### PROBLEM TO WORK ON
The expected output is a copy of every line in the records with the string "thumb".

Stored data entries
----------

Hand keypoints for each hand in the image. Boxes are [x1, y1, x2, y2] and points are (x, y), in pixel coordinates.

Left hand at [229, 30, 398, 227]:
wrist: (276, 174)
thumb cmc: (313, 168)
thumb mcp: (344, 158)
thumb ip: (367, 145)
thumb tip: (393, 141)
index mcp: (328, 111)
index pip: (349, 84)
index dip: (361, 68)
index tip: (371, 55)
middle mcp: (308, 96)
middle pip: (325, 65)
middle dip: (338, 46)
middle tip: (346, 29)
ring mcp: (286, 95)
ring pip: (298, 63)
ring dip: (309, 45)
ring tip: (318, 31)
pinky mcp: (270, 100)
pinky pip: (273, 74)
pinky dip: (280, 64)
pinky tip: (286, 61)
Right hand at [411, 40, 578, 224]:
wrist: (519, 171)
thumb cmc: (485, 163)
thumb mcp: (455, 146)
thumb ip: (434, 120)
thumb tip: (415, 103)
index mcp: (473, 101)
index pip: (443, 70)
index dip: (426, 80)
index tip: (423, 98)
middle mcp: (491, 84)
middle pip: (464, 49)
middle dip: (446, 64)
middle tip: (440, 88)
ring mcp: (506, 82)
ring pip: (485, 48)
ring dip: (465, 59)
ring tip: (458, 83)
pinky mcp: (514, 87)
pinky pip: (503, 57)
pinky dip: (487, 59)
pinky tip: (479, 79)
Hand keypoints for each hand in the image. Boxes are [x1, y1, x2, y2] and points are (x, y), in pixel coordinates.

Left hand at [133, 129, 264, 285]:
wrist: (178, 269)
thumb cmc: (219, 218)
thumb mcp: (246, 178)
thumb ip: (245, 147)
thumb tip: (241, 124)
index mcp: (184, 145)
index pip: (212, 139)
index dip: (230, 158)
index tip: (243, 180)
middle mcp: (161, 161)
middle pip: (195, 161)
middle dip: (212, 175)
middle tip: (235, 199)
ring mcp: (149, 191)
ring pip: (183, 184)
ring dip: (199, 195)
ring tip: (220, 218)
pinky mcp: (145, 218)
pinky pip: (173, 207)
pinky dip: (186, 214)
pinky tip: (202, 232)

----------

### TASK RESULT
thumb cmc: (313, 168)
thumb mcp: (344, 158)
thumb ip: (367, 145)
thumb tip: (393, 141)
thumb cmc: (485, 163)
thumb mcp: (455, 146)
thumb ip: (434, 120)
thumb tip: (415, 103)
thumb cmc: (219, 218)
thumb mcp: (246, 178)
thumb ip: (245, 147)
thumb tip: (241, 124)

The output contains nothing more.